San Diego Zoo Global Celebrates Birth of Andean Bear Cub

New Cub Will Allow Researchers to Study Maternal Behavior of Elusive Bear Species

San Diego Zoo Global is celebrating the birth of an Andean bear cub, born at the San Diego Zoo in the early morning hours of Jan. 8, 2020 to first-time mother Alba and sire, Turbo. Mother and cub are being closely monitored by animal care staff via a closed-circuit video camera, allowing Alba to care for her cub without interruption.  The mortality rate for Andean bear cubs in their first month is high so the animal care staff is cautiously optimistic for the cubs’ long-term survival. At just 7 days old, the cub—whose sex is yet to be determined—appears to be thriving.

“We are overjoyed about the birth of Alba’s first cub,” stated Chris Hamlin, animal care manager, San Diego Zoo. “Alba is showing all the appropriate behaviors of a good mother, being very attentive to her newborn. We are so impressed with how well she is handling motherhood.”

Screen shot from closed-circuit video camera of Andean bear mother, Alba, and her 7-day-old cub

The birth of this cub is of great significance to conservation research. It will allow San Diego Zoo Global researchers and animal care staff the rare opportunity to learn about mother and cub interaction, and cub development. Very little is known about Andean bears in their native habitat. They are very shy and tend to avoid humans, making them hard for researchers to study.

“The Andean forests where we work are so rugged and dense that it will be a long time before we can study the maternal behavior of wild bears there,” said Russ Van Horn, scientist, Population Sustainability, San Diego Zoo Global and co-chair of the International Union for Conservation of Nature’s Andean Bear Expert Team. “Alba’s behavior and her cub’s development will suggest how closely, and for how long, wild mothers and cubs may be linked to birth dens, where we think they’re sensitive to disturbance by humans.”

Female Andean Bear, Alba, at San Diego Zoo

San Diego Zoo Global has been studying Andean bears for over 12 years, and since 2008 has worked with various partners to research and conserve bears in Peru, recently in southeast Peru in and near Manu National Park. The goal of San Diego Zoo Global’s Andean Bear Conservation Program is to help increase scientific knowledge about these bears to advance their conservation, to train and mentor Peruvian conservationists and to promote an understanding that the bears are worthy and integral parts of a healthy ecosystem.

Only a few zoos in the United States house Andean bears. The San Diego Zoo paired Alba and Turbo as part of the Species Survival Plan (SSP), a cooperative breeding program designed to enhance the genetic viability and demographic stability of animal populations in zoos and aquariums accredited by the Association of Zoos and Aquariums (AZA). 

Andean bears are also called spectacled bears, named for the unique rings of white or light fur around their eyes. It is the last short-faced bear and the only bear species native to South America. They are found in the Andes from Venezuela to Bolivia, living primarily in dense forests, but also in grasslands and scrublands.

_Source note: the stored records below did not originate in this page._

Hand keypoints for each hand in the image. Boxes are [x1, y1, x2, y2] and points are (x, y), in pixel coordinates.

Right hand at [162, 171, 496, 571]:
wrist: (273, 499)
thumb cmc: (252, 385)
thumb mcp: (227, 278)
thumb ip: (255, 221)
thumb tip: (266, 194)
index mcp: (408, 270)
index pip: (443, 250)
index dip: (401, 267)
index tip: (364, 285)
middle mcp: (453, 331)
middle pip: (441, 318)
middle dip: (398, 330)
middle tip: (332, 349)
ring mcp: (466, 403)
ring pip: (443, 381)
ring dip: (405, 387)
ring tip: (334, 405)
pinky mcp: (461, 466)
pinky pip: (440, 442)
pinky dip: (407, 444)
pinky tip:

The Andean bear is listed as Vulnerable on the IUCN Red List of Threatened Species, primarily due to habitat loss. Andean bear habitat is disappearing at a rate of about 2 to 4 percent per year, as it is being destroyed for mining operations, farming and timber harvest. The construction of new roads also fragments bear habitat. In addition, climate change is altering the bear’s habitat in unpredictable ways. Andean bears are considered an umbrella species in the region, meaning that conservation programs aimed at protecting Andean bears will indirectly benefit other species in the Andes Mountains. It is estimated there are only 2,500 to 10,000 adults remaining in their native habitat.

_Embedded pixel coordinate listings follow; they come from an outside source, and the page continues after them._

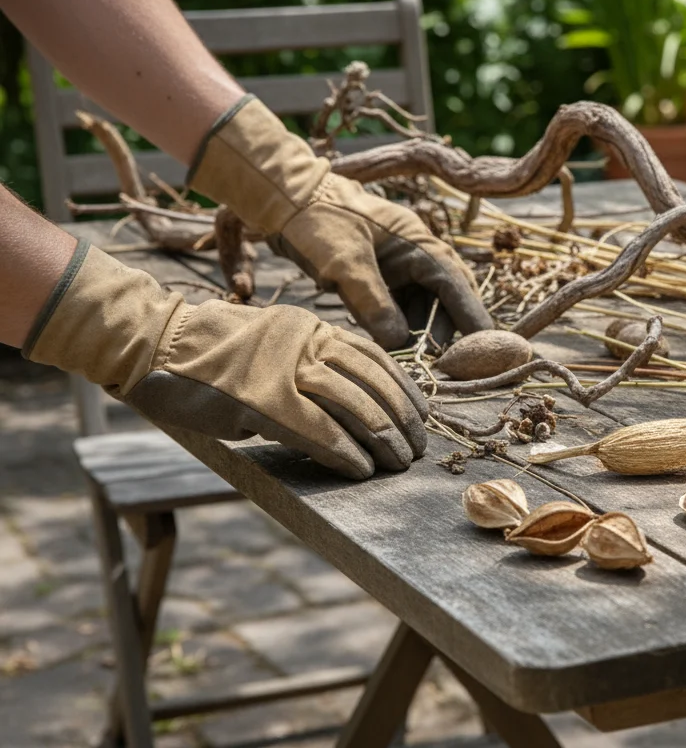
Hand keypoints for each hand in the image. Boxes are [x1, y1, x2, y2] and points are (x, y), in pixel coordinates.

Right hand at [25, 244, 427, 478]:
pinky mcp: (260, 399)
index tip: (421, 415)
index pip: (375, 357)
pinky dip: (344, 452)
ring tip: (396, 464)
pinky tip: (360, 469)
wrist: (152, 345)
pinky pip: (318, 428)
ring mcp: (283, 368)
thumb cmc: (208, 355)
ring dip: (381, 439)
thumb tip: (348, 409)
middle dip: (400, 420)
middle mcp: (305, 341)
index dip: (404, 390)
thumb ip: (309, 369)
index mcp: (311, 327)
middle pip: (372, 382)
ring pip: (353, 404)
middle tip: (414, 449)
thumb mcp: (271, 348)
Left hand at [188, 96, 492, 348]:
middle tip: (444, 366)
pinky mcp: (382, 275)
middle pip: (446, 300)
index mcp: (420, 244)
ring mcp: (400, 265)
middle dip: (447, 332)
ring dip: (420, 333)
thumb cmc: (318, 222)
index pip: (457, 288)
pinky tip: (391, 345)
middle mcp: (418, 255)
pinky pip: (401, 306)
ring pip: (423, 306)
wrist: (286, 199)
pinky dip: (399, 326)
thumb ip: (372, 304)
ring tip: (416, 362)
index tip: (487, 351)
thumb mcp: (344, 264)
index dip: (472, 320)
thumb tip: (401, 344)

Andean bears were first cared for at the San Diego Zoo in 1938, and since then, nine cubs have been born. This is the first Andean bear cub born at the San Diego Zoo since 1993. Cubs are born with their eyes closed and are completely dependent on their mother. In their native habitat, it is believed the cubs first leave the safety of their dens at around 3 months of age, and stay with their mothers until they are at least 1 year old, before venturing out on their own. While Alba has access to her outdoor habitat, Zoo visitors most likely will not be able to see the cub for another couple of months, as Alba continues to care for and bond with her cub in her den.